Wednesday, July 16, 2008

'Ring of Fire'


We had a barbecue on Saturday. Friends and babies milled around the kitchen. The babies took to the floor for a crawling competition and created the added bonus of an assault course for adults moving to and from the barbecue on the terrace with plates full of piping hot food. The barbecue was sat on bricks from an aborted bricklaying project of last year. (I had read a Sunday supplement piece about the joys of raised beds for growing your own vegetables. Deluded by the memory of a day’s bricklaying on a conservation holiday twenty years ago, I’d ruined the Mazda’s shock absorbers with a load of cheap bricks.)

Between the barbecue assembly and the fence was a shelf of small gardening equipment. I had looked at it earlier in the day and dismissed it as innocuous: terracotta pots; twine; unplanted seeds in sachets; a highly combustible plastic propagator.

The whole neighbourhood seemed to be enjoying the sunny day. I could hear Desmond and Celia giggling on the other side of the fence and the sound of splashing water suggested a water fight. We have often admired the youthfulness of Desmond and Celia. Whenever Celia does get out of her rocking chair they get along like teenagers.

Maude was enjoying the company and waving away the praise for her marinade.
Chad had, once again, 'forgotten' to bring any wine. Maude had set him to work on chores as a penance. I looked in to see him shelling peas. I was surprised by this, as peas were not on the menu. When Maude looked in his direction he laughed his theatrical laugh or beamed a smile back at her. As soon as she looked away his bottom lip obscured the peas he was trying to shell.

The propagator explosion was much louder than one could have imagined – even if one had been aware of the hazard. Maude screamed and jumped into the air with such force that her glasses were skew-whiff when she landed. Aurora followed suit and set off a chorus of screaming babies. Not wanting to be left out, Chad fired a shower of peas across the kitchen as he screamed too.

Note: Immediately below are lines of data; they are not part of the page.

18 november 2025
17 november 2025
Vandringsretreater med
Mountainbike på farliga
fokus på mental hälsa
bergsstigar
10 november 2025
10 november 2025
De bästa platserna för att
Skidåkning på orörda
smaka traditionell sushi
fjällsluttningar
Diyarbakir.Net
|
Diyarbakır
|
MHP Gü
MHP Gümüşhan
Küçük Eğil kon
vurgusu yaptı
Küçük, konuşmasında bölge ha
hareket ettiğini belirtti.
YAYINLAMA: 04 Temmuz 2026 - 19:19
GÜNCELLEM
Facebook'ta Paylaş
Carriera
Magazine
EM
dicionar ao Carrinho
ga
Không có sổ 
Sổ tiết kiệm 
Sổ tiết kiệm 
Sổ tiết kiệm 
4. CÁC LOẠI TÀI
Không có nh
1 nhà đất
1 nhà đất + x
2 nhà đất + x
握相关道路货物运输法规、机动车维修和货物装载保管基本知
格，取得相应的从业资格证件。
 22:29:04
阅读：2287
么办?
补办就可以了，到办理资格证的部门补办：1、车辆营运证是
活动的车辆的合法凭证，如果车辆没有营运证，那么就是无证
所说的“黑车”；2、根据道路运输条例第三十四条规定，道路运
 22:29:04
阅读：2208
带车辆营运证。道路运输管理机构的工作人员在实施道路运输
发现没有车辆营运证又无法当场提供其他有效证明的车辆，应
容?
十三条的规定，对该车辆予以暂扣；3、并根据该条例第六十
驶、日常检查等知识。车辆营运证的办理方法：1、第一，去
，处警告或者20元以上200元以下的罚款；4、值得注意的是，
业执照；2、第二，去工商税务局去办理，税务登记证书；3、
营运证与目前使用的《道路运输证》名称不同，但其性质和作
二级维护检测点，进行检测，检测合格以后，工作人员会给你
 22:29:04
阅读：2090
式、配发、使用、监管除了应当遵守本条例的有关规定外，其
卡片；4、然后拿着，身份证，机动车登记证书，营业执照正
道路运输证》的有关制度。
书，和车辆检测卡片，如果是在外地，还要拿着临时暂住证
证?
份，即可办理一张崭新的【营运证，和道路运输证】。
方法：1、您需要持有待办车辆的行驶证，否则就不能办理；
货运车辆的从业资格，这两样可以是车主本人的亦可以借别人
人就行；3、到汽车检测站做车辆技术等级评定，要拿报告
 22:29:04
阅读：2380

It was then that I realised that the explosion had blown an almost perfectly circular hole in the fence and had sent burning debris flying onto our neighbours’ property – more accurately, onto our neighbours. Celia was screaming. I looked through the burning aperture to see Celia stood naked in a newly acquired hot-tub. Desmond had the look of a man desperately bailing out as he scooped water onto her rear and burning splinters sizzled on the water’s surface around her.

It didn’t seem like a good time to offer an apology.

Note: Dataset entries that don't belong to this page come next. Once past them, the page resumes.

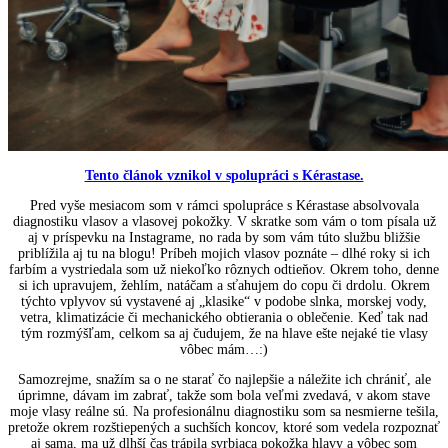
Tento článok vznikol v spolupráci s Kérastase.
Pred vyše mesiacom som v rámci spolupráce s Kérastase absolvovala
diagnostiku vlasov a vlasovej pokožky. V skratke som vám o tom písala už
aj v príspevku na Instagrame, no rada by som vám túto službu bližšie
priblížila aj tu na blogu! Príbeh mojich vlasov poznáte – dlhé roky si ich
farbím a vystriedala som už niekoľko rôznych odtieňov. Okrem toho, denne
si ich upravujem, žehlím, natáčam a sťahujem do copu či drdolu. Okrem
týchto vplyvov sú vystavené aj „klasike“ v podobe slnka, morskej vody,
vetra, klimatizácie či mechanického obtierania o oblečenie. Keď tak nad
tým rozmýšľam, celkom sa aj čudujem, že na hlave ešte nejaké tie vlasy
vôbec mám…:)
Samozrejme, snažím sa o ne starať čo najlepšie a náležite ich chrániť, ale
úprimne, dávam im zabrať, takže som bola veľmi zvedavá, v akom stave
moje vlasy reálne sú. Na profesionálnu diagnostiku som sa nesmierne tešila,
pretože okrem rozštiepených a suchších koncov, ktoré som vedela rozpoznať
aj sama, ma už dlhší čas trápila svrbiaca pokožka hlavy a vôbec som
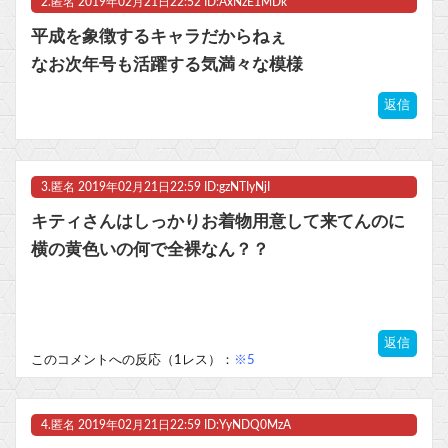
2.
匿名
2019年02月21日22:52 ID:AxNzE1MDk
マスク 十兆円を失う‥投資家「アメリカ党？バカかコイツw」
平成を象徴するキャラだからねぇ
なお次年号も活躍する気満々な模様
ビットコイン再び1600万円へ。ドル円は147円に
返信
Powered by livedoor 相互RSS
3.
匿名
2019年02月21日22:59 ID:gzNTIyNjI
キティさんはしっかりお着物用意して来てんのに
横の黄色いの何で全裸なん？？
返信
このコメントへの反応（1レス）：
※5
4.
匿名
2019年02月21日22:59 ID:YyNDQ0MzA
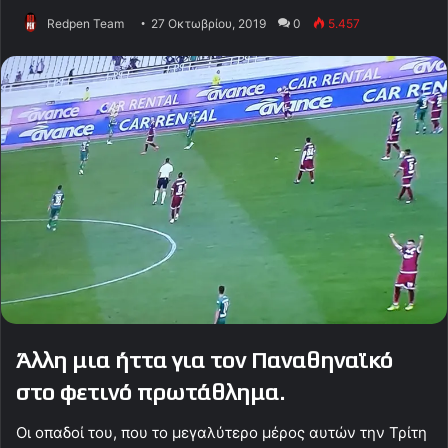
Redpen Team
27 Οκτωβρίου, 2019
0
5.457
Άλλη μια ήττα για τον Παναθηναϊκό
στο φετινό πρωτάθλημα.
Οι οπαδοί του, που το μεγαλύτερο μέρος αυτών την Τρίτη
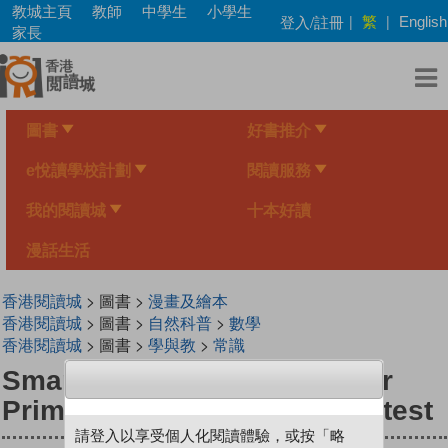
Skip
教城主頁
教師
中學生
小學生
繁
登入/註冊
|
|
English
to
家長
main
content
圖書
好書推介
e悅讀學校計劃
閱讀服務
我的閱讀城
十本好讀
漫話生活
香港閱讀城
> 圖書 >
漫畫及繪本
香港閱讀城
> 圖書 >
自然科普
>
數學
香港閱讀城
> 圖書 >
學與教
>
常識
Smart Mathematicians Lower
Primary-04 Talent Show Contest
請登入以享受個人化閱讀體驗，或按「略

I extinguished the fence with the watering can and closed the French windows behind me as I went back into the house. The room fell silent as I calmed Aurora in my best Max Wall voice:

‘It’s alright dear, Daddy’s put the fire out.’

Monday, July 14, 2008

Making an Impression

Last week I was back at the theatre where I used to work. I’d arranged a meeting there – thinking that I would get preferential service as a former employee. The Duty Manager welcomed me with a big smile and I felt the warm glow of a kind of homecoming. It was only when he said ‘It took a minute for me to recognise you without your fedora’ that I suspected a case of mistaken identity. I have never worn a hat in my life.

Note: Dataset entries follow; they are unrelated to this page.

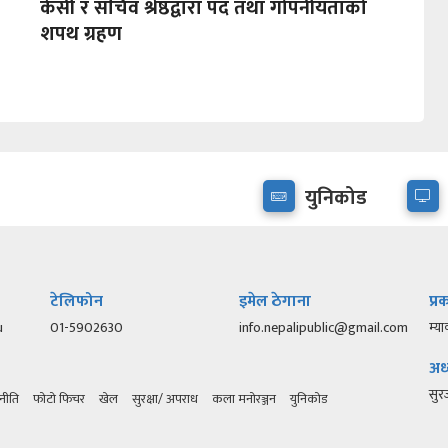
केसी र सचिव श्रेष्ठद्वारा पद तथा गोपनीयताको
शपथ ग्रहण
युनिकोड
टेलिफोन
इमेल ठेगाना
प्
u
01-5902630
info.nepalipublic@gmail.com
म्या
अध्
सु
नीति
फोटो फिचर
खेल
सुरक्षा/ अपराध
कला मनोरञ्जन
युनिकोड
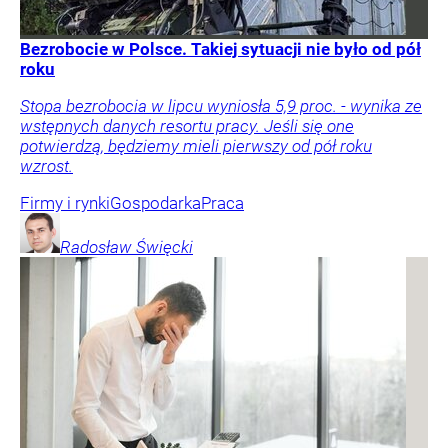
Bezrobocie w Polsce. Takiej sytuacji nie było od pół
roku
Stopa bezrobocia w lipcu wyniosła 5,9 proc. - wynika ze
wstępnych danych resortu pracy. Jeśli się one
potwierdzą, będziemy mieli pierwszy od pół roku
wzrost.
Firmy i rynki
Gospodarka
Praca
Radosław
Święcki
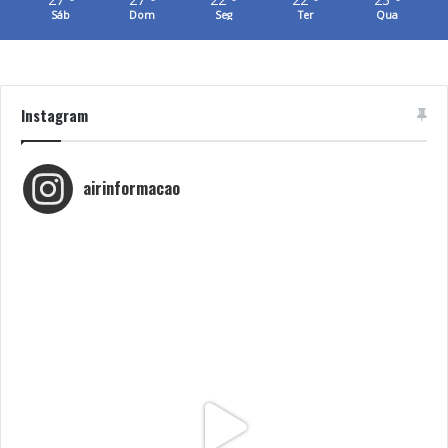
Imaginarius - Festival de Artes Performativas em Espaço Público
Sáb
Dom
Seg
Ter
Qua
Santa Maria da Feira
Instagram
airinformacao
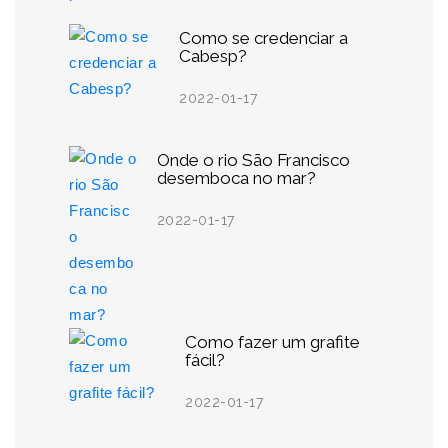
Como se credenciar a
Cabesp?
2022-01-17
Onde o rio São Francisco
desemboca no mar?
2022-01-17
Como fazer um grafite
fácil?
2022-01-17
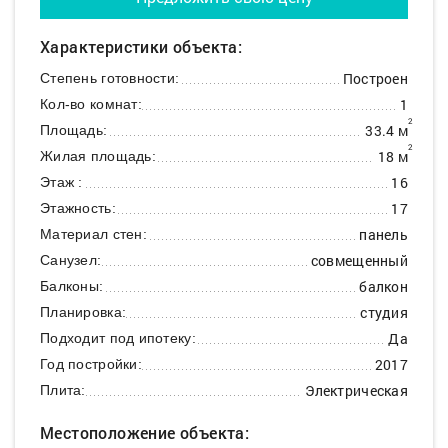
Характеристики объекта:
Построен
Степень готовности:
1
Кол-во комнат:
2
33.4 м
Площадь:
2
18 м
Жилая площадь:
16
Этаж :
17
Этажность:
панель
Материал стен:
совмещенный
Санузел:
балкон
Балконы:
студия
Планировка:
Да
Подходит под ипотеку:
2017
Год постройки:
Электрическая
Плита:
Местоположение объекта:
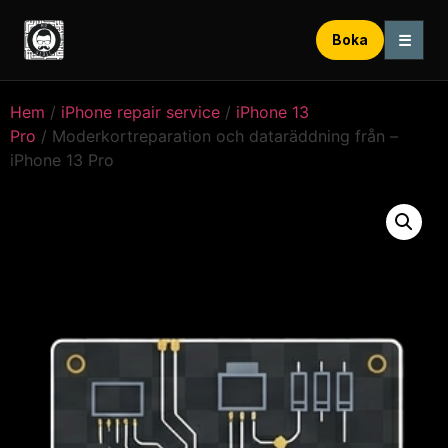
☰
Boka
Hem
/
iPhone repair service
/
iPhone 13
Pro
/ Moderkortreparation och dataräddning från –
iPhone 13 Pro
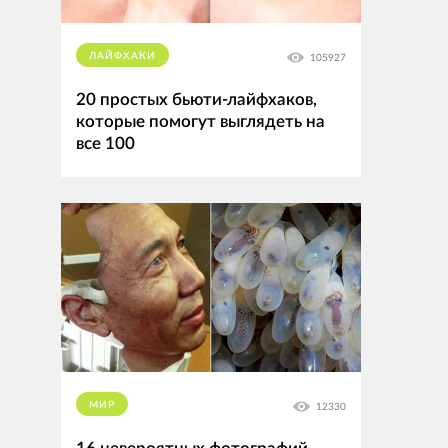
ЛАЙФХАКИ
105927
20 простых бьюти-лайфхаков,
которые помогут выглядеть на
все 100
МИР
12330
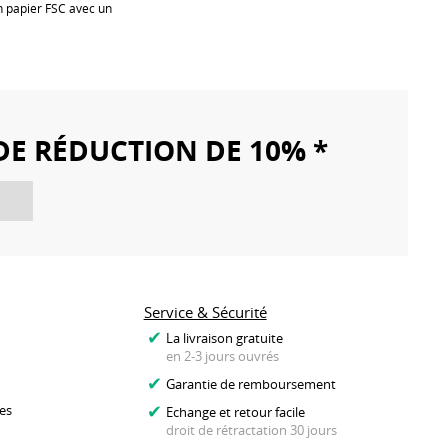
n papier FSC avec un
DE RÉDUCTION DE 10% *
Service & Sécurité
La livraison gratuite
en 2-3 jours ouvrés
Garantie de remboursement
es
Echange et retour facile
droit de rétractation 30 jours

I let this pass and enjoyed the fact that the man’s voice was almost identical to that of the late great Max Wall. When Maude was carrying Aurora she would often ask me to speak to the baby:

‘All the books say that the father should talk to the baby in the womb. That way you’ve partially bonded even before birth. They come out knowing their father’s voice.’

I felt self-conscious about speaking to an unborn baby and decided to do my Max Wall voice.

‘Hello, are you in there? It’s your father here….’

As usual, Maude was amused at first and then annoyed.

I argued that the deep resonance of the ‘Max Wall’ voice probably made for very comforting vibration by the time it reached the baby. Maude changed her position on the sofa at that point – placing the bump out of the reach of ‘Max’.